### SET TASKS
- 1) From the forum thread on hybrid tyre sizes, reproduce the text between "I take it '700'" and "Nigelnaturist (15 Jul 2013)", inclusive.
- 2) Translate this sentence from the forum thread on hybrid tyre sizes into Spanish: "The big thing is how wide the rims are."
- 3) Write what comes next in the forum thread on hybrid tyre sizes, picking up from its final line.

>> begin PASSAGE

# Tyre Size for 700x40c hybrid



## Biggler (15 Jul 2013)

Good afternoon, 

I'm sorry to ask what might seem like a 'newbie' question. 

I've got a Giant Roam 2 2013 with 700X40C tyres, and if it matters Giant CR70 Double Wall aluminium wheels.

I take it '700' refers to the diameter and 40c (4cm?) refers to the tyre width.

How do I know what tyre sizes my bike can take, can it only take 700x40c or can I pick thinner or wider tyres?

Thanks for the help.


----------



## Nigelnaturist (15 Jul 2013)

You should be able to fit slightly thinner or wider tyres, though I am not sure on sizes.


----------



## Biggler (15 Jul 2013)

I'll get the manual out or look on the wheels to see if that can shed any light on it. I'm currently in work and fancied window shopping for new tyres, not that I need them... the bike's 2 days old :P


----------



## MrJamie (15 Jul 2013)

You have to match the 700 (or one of the other terms for the same size! ) and you can vary the width. What kind of width were you thinking of? I have a Roam2 but ive only used 35-42s on it so far, id be confident 30-45 at least though. One major thing IMHO is that tyre width figures don't really mean that much, you can get a much faster rolling wider tyre depending on tread, or a thinner tyre that has better grip offroad. Assuming it came with Kenda Kwicks still, they drag quite a lot on the road and a similar sized slicker tyre is much smoother rolling, but obviously much less able offroad


----------



## Biggler (15 Jul 2013)

Just about all of my cycling is on road, or cycle path. I've seen (or at least thought i've seen) a rolling difference from a MTB with road tyres and the Giant Roam 2 with stock tyres.

I was wondering if there were slicker/thinner tyres I could get purely for road cycling.


----------



## mcshroom (15 Jul 2013)

The big thing is how wide the rims are. You should have another number on the rim, something like 700-19c. The last number (19 in this case) is the interior width of the rim. From that you can work out tyre sizes.

I'd guess with 40mm tyres at present, you would probably have 19mm rims (700-19c, though may even be a bit wider), in which case you could go down to about 28mm tyres. Have a look at things like Schwalbe Marathons/Durano, Continental Gatorskins or Bontranger Hardcase to name a few.


----------



## rovers1875 (15 Jul 2013)

My revolution courier pursuit (hybrid) came with 700 x 42 tyres, They were soon swapped for 700 x 35s and when they recently wore out I have just put on 700 x 32s and can't say there has been any problem at all. Just go for what ever you think.


----------



## Biggler (16 Jul 2013)

Wheel






Tyre





I cant see anything that looks like 700-19c could it be the 622x19? Nothing about tyre sizes in the manual either.

I was kind of wanting to try the wider road tyres x28's? But I'm kind of weary :P


----------



## vickster (16 Jul 2013)

How about going to your local bike shop, get their advice and then support their business by buying there  You never know, they may even help you fit the tyres


----------



## Rickshaw Phil (16 Jul 2013)

>> end PASSAGE
>> begin PROVIDED MATERIAL

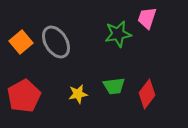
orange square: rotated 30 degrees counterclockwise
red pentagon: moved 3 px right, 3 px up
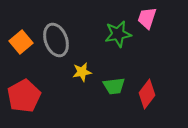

>> end PROVIDED MATERIAL

### OUTPUTS IN ORDER
- 1)
I take it '700' refers to the diameter and 40c (4cm?) refers to the tyre width.

How do I know what tyre sizes my bike can take, can it only take 700x40c or can I pick thinner or wider tyres?

Thanks for the help.


----------



## Nigelnaturist (15 Jul 2013)

- 2) Lo principal es el ancho de las llantas.

- 3)
Yes, the 622x19 is the wheel size (700c spec wheels are actually 622mm in diameter), which according to this chart means that you are able to fit a 28mm width tyre on to those rims.


----------



## Rickshaw Phil (16 Jul 2013)

[QUOTE 2550064, member: 259"]It might look a bit strange though? [/quote]No more so than fitting Cityjets on to a mountain bike, which is quite popular.

Oh, I didn't mention - if the OP has a cycle computer fitted, the wheel size will need resetting as it will be overestimating speed and distance with the narrower tyre fitted.


----------



## Cyclist33 (16 Jul 2013)

Biggler said:


> I'll get the manual out or look on the wheels to see if that can shed any light on it. I'm currently in work and fancied window shopping for new tyres, not that I need them... the bike's 2 days old :P


 
The manual will be useless, Giant like almost all the rest just provide a totally generic "bike manual" with their products, which tells you how to avoid death by putting your feet on the pedals and making a roughly circular motion!


----------



## Paulus (16 Jul 2013)

vickster said:


> How about going to your local bike shop, get their advice and then support their business by buying there  You never know, they may even help you fit the tyres


That was the reply i was coming in with, I would try a"proper" bike shop for advice, a LBS. as Vickster suggests, not a chain store operation.


----------



## Biggler (16 Jul 2013)

I would buy my gear from the same guy I bought my bike off (not so local bike shop, but when I popped in he was genuinely nice and helpful), but I don't really want to start asking him about new tyres without the intention of ordering them after his advice. I don't really want to waste his time like that, and I wouldn't blame him if he thought I was going to buy them online if I did do that.

I'd just wanted to know what size tyres my bike could take so I could go window shopping... I tend to do that and I've already started looking for a Garmin, pedals, gloves, n+1......

Thanks for the answers though, it's appreciated..


----------



## vickster (17 Jul 2013)

Why do you have to buy them online and not from him after getting his advice? You never know he may be willing to adjust his price to be closer to the web


----------



## Biggler (17 Jul 2013)

I don't have to buy them online, and I definitely *wouldn't* if I took up his time asking for his advice. I may have sounded confusing above, but at the moment I don't have the intention of buying new tyres so I didn't want to take up his time asking his advice and then not buying any... I wouldn't blame him if he thought I was asking his advice then purchasing online.


----------



## vickster (17 Jul 2013)

Ah I thought you were buying tyres now?!


----------



## I like Skol (17 Jul 2013)

I went through this dilemma myself just a couple of months ago as after 5000 miles the OEM fit tyres on my hybrid were very tired. After much debate I decided to plump for another set of exactly the same tyre in exactly the same size (700x35c). My reasoning for this was that I was perfectly happy with the ride and performance of these tyres and to be honest even riding my 23c shod road bike or my MTB fitted with 26x2.1 slicks I have never felt compromised by the tyres so why lose the safety margin of the 35c tyre (which is damn useful when you hit that unexpected/unseen pot hole at speed) by swapping to a thinner tyre in search of theoretical/mythical speed advantages?

I ride these tyres - HERE but it looks like they are out of production now


----------



## tudor_77 (19 Jul 2013)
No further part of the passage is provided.